After some reduction, I notice that $e^{-1}_b(S)=\emptyset$ if $S\not = \{(x,b)|x\in A\}$ for some $A\subseteq \Omega_1$, otherwise $e^{-1}_b(S)=\pi_1(S)$, the projection of $S$ onto the first component. Here I'm stuck. I can't show that if $S\in \Sigma$ then $\pi_1(S)\in \Sigma_1$. I thought about using structural induction, taking advantage of the fact that $\Sigma$ is the smallest sigma algebra generated, but I think for structural induction to work I need to have a well-founded/well-ordered relation, which I cannot find.

 

[wrobel]

I think you need a lemma from p.289
S Lang

 

[mathwonk]

Just an ignorant suggestion without doing the work: a measurable product set is presumably a union of rectangles with both sides measurable, and projection of a rectangle is a side. so projection of a measurable set is apparently a union of measurable sets, hence measurable. does something like this work?

 

[Hawkeye18]

You need the following simple fact/lemma:

Let a function $f:X\to Y$ be fixed, and let $\Sigma$ be a sigma-algebra on $X$, and $\mathcal C$ be some collection of subsets in $Y$. Assume that for any $A\in\mathcal C$ the inverse image $f^{-1}(A)$ belongs to $\Sigma$. Then $f^{-1}(B)\in\Sigma$ for all $B$ in $\Sigma(A)$, where $\Sigma(A)$ is the sigma-algebra generated by $\mathcal C$.

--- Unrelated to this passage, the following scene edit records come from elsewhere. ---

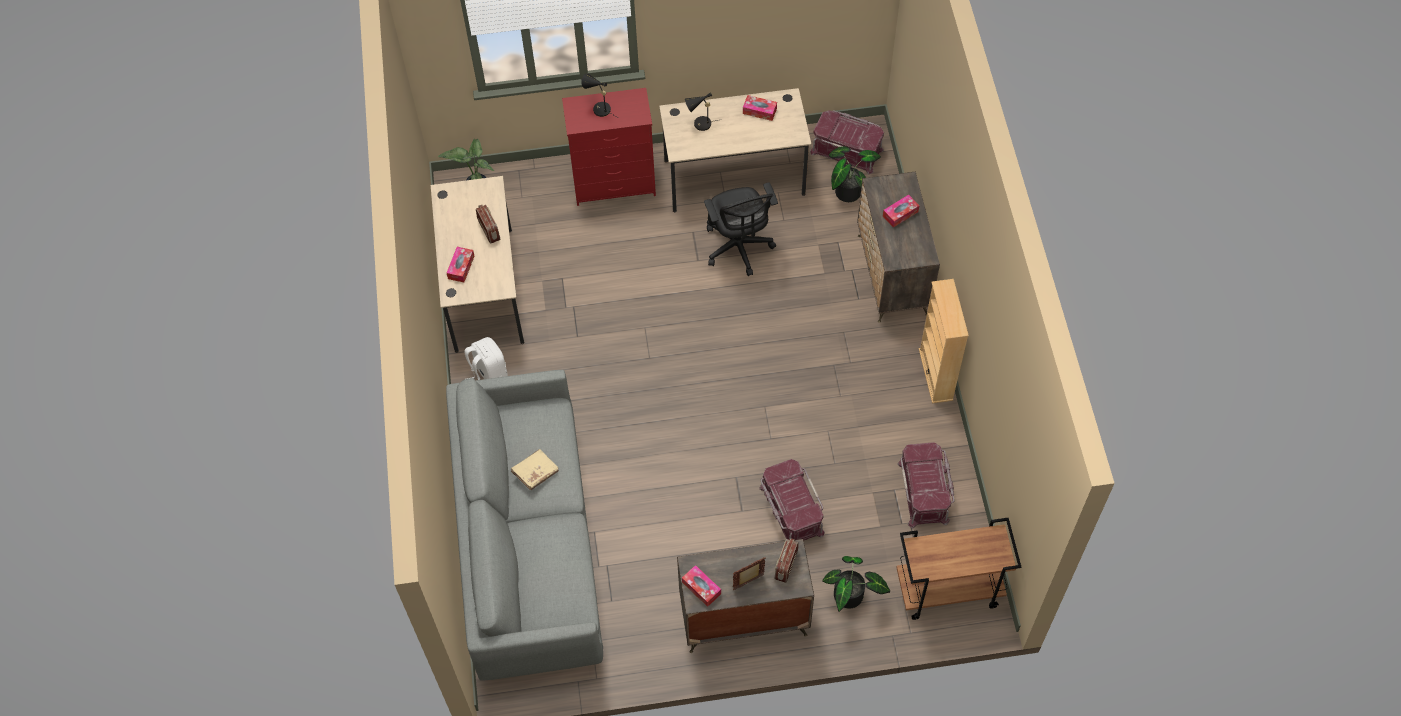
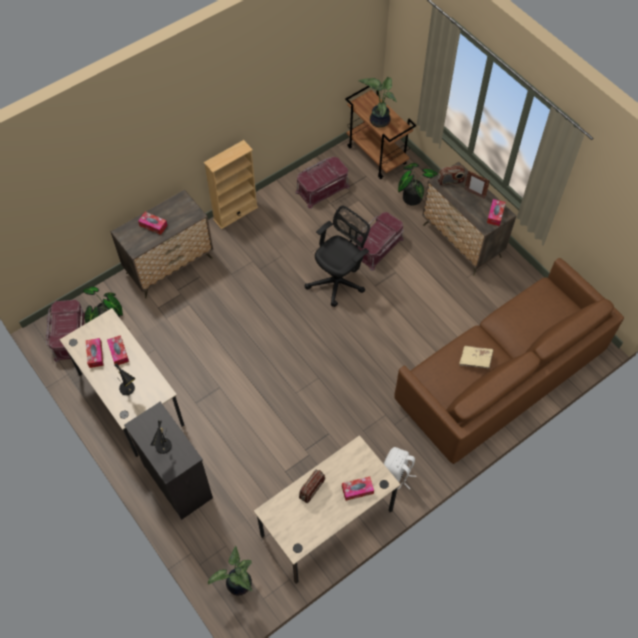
camera: 120 degrees left, 0 degrees up
(528, 544) = (499, 377): grey sofa -> brown sofa
(615, 184) = (178, 481): red dresser -> black dresser
(739, 248) = (195, 366): black office chair -> black office chair (338, 281)
(750, 131) = (118, 352): none -> tissue box
(951, 547) = (379, 120): none -> potted plant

One of the corollaries of the above lemma is the fact that if for a real-valued function $f$ the sets $f^{-1}([a, \infty))$ are measurable for all $a\in\mathbb R$, then $f^{-1}(B)$ is measurable for any Borel set $B\subset\mathbb R$. (This is also true for rays of form $(a, \infty)$, $(-\infty, a]$, $(-\infty, a)$).

The proof of the lemma is quite elementary: consider the collection $\mathcal B$ of all $B\subset Y$ such that $f^{-1}(B)\in\Sigma$. It is easy to show, using the fact that $\Sigma$ is a sigma-algebra, that $\mathcal B$ is also a sigma-algebra. Therefore $\Sigma(\mathcal C) \subset\mathcal B$, which proves the statement.

Returning to the original question, it is easy to see that if $A\in\Sigma_1$, $B\in\Sigma_2$, then $\pi_b^{-1}(A\times B)$ is measurable (it is $A$ if $b\in B$, and $\varnothing$ othervise). But such sets $A\times B$ generate $\Sigma$, so the embedding $\pi_b$ is indeed measurable.

Finally, projections of measurable sets are not always measurable. For example, a coordinate projection of a Borel measurable set in $\mathbb R^2$ is not necessarily Borel. It is a so-called Souslin (a.k.a. analytic) set, but generally it is not Borel.